PAGE EXCERPT:
_ _ _ _ _

Following her marriage, Dreskin accepted a position with the American Museum of Natural History in New York and studied at the Art Students League in the evenings. At the museum, Dreskin focused on illustrations of primates and completed one hundred drawings for a publication entitled Gorilla, Gorilla. She moved to the Midwest in 1946 and joined the staff of the University of Chicago as a medical illustrator. When the Dreskins settled in Greenville, her career shifted toward art education and the creation of her own work.

In the late 1960s, Dreskin was asked to head the school at the Greenville County Museum of Art. Several years later, she planned the studio spaces in the museum’s new building. While she remained an active instructor—at both the museum and the Governor’s School for the Arts and Humanities— for many years, she ultimately gave up her teaching duties to dedicate more time to her art.

In 1971, Dreskin enrolled in the new graduate program at Clemson University, becoming the school’s first recipient of a master of fine arts degree. While there, she embarked on a series known as her “sere” paintings, works she described as a “statement in reaction to overpopulation and the abortion movement. In these paintings of environmental destruction, I often build up many levels of perception using collage layers as well as transparencies of watercolor.” The term sere functions on many levels: as a reference to the craters—or ecological wounds—used as the paintings’ central motif, and also in its connotation of an object being dried or withered, given that Dreskin actually burned layers of her collages. She used watercolor to enhance the images with sperm-like squiggles, alluding to her concerns for overpopulation.

_ _ _ _ _

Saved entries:
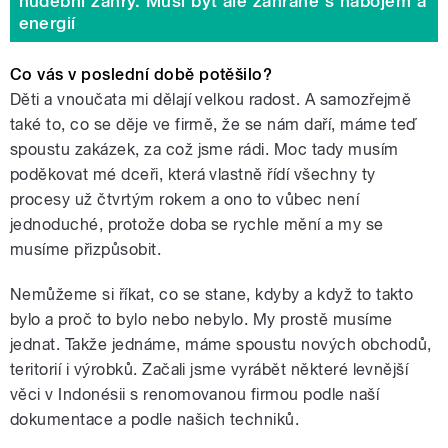
hudební žánry. Musí být ale zahrané s nábojem a
energií
Co vás v poslední době potěšilo?
Děti a vnoučata mi dělají velkou radost. A samozřejmě
také to, co se děje ve firmě, že se nám daří, máme teď
spoustu zakázek, za což jsme rádi. Moc tady musím
poděkovat mé dceři, která vlastně řídí všechny ty
procesy už čtvrtým rokem a ono to vůbec není
jednoduché, protože doba se rychle mění a my se
musíme přizpůsobit.
Nemůžeme si říkat, co se stane, kdyby a když to takto
bylo a proč to bylo nebo nebylo. My prostě musíme
jednat. Takže jednáme, máme spoustu nových obchodů,
teritorií i výrobků. Začali jsme vyrábět některé levnější
věci v Indonésii s renomovanou firmou podle naší
dokumentace a podle našich techniků.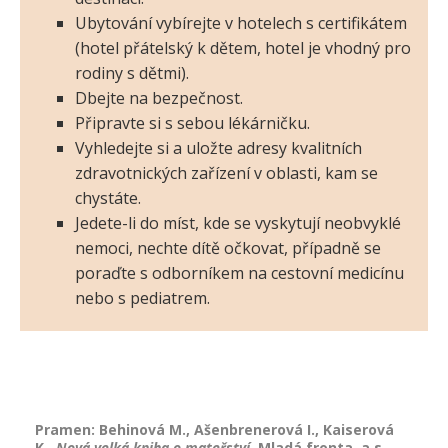
Ubytování vybírejte v hotelech s certifikátem
(hotel přátelský k dětem, hotel je vhodný pro
rodiny s dětmi).
Dbejte na bezpečnost.
Připravte si s sebou lékárničku.
Vyhledejte si a uložte adresy kvalitních
zdravotnických zařízení v oblasti, kam se
chystáte.
Jedete-li do míst, kde se vyskytují neobvyklé
nemoci, nechte dítě očkovat, případně se
poraďte s odborníkem na cestovní medicínu
nebo s pediatrem.
Pramen: Behinová M., Ašenbrenerová I., Kaiserová
K.,
Nová velká kniha o mateřství
, Mladá fronta, a.s.,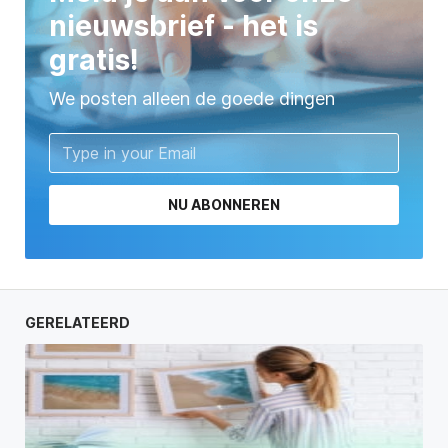
nieuwsbrief - het is
gratis!
We posten alleen de goede dingen
NU ABONNEREN
GERELATEERD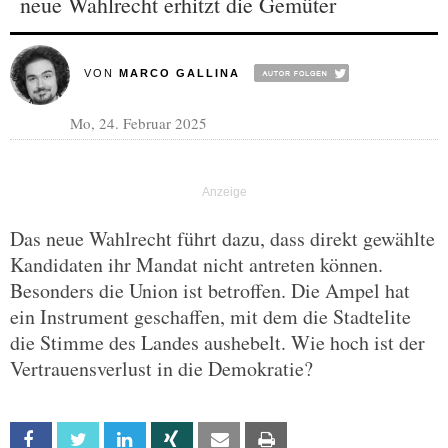
neue Wahlrecht erhitzt die Gemüter
VON
MARCO GALLINA
Mo, 24. Februar 2025
Das neue Wahlrecht führt dazu, dass direkt gewählte
Kandidaten ihr Mandat nicht antreten können.
Besonders die Union ist betroffen. Die Ampel hat
ein Instrument geschaffen, mit dem die Stadtelite
die Stimme des Landes aushebelt. Wie hoch ist der
Vertrauensverlust in die Demokratie?
Facebook
Twitter
Linkedin
Xing
Email
Print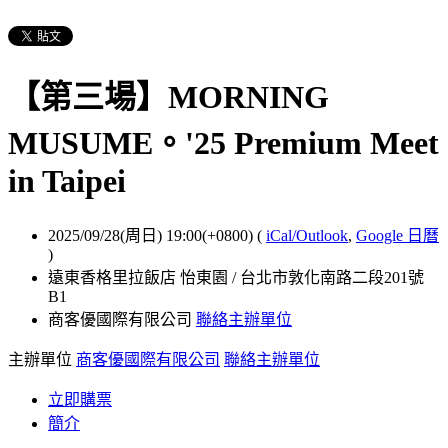
【第三場】MORNING
MUSUME。'25 Premium Meet
in Taipei
2025/09/28(周日) 19:00(+0800)
(
iCal/Outlook
,
Google 日曆
)
遠東香格里拉飯店 怡東園 / 台北市敦化南路二段201號
B1
商客優國際有限公司
聯絡主辦單位
主辦單位
商客優國際有限公司
聯絡主辦單位
立即購票
簡介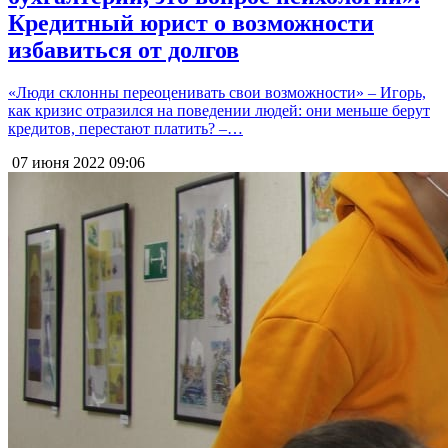
Кредитный юрист о возможности
избавиться от долгов
«Люди склонны переоценивать свои возможности» – Игорь,
как кризис отразился на поведении людей: они меньше берут
кредитов, перестают платить? –…
07 июня 2022
09:06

_ _ _ _ _

WORK TASK 1:
Decide whether each statement below agrees with the account of Dreskin's career. Answer yes or no for each, and quote the words from that account that settle it.
(a) While at the museum in New York, Dreskin completed one hundred drawings for a publication entitled Gorilla, Gorilla.
(b) Dreskin moved to the Midwest in 1956 to join the University of Chicago as a medical illustrator.
(c) Dreskin was the first person to receive a master of fine arts degree from Clemson University.
WORK TASK 2: Carry on the account of Dreskin's career, picking up right after its final sentence.

EXERCISE RESPONSE 1:
(a) Yes: "completed one hundred drawings for a publication entitled Gorilla, Gorilla"
(b) No: "She moved to the Midwest in 1946"
(c) Yes: "becoming the school’s first recipient of a master of fine arts degree"

EXERCISE RESPONSE 2:
A later series known as the “Magic Carpets” dates to the 1980s. Executed in a variety of mediums—including watercolor, lithography, and monotype—these works tended to be more colorful, either in bright red or a vivid blue. Occasionally, the image of a fertility goddess was inserted, the result of extensive travel in Greece, but the most potent symbol is the carpet and its connection to South Carolina’s textile industry. Other themes Dreskin has explored over the years include ones relating to eyeballs—a throwback to her experience as a medical illustrator—and imagery of the sea, incorporating both shells and the movement of waves.

Dreskin’s lists of exhibitions and collections is extensive, and museums throughout the Southeast, as well as the Smithsonian American Art Museum, own examples of her work. She is also represented in university holdings, such as Furman, Clemson, and the College of Charleston, as well as numerous area corporate collections. In 2004, Dreskin received the Elizabeth O’Neill Verner Governor’s Award for the Arts in the category of lifetime achievement.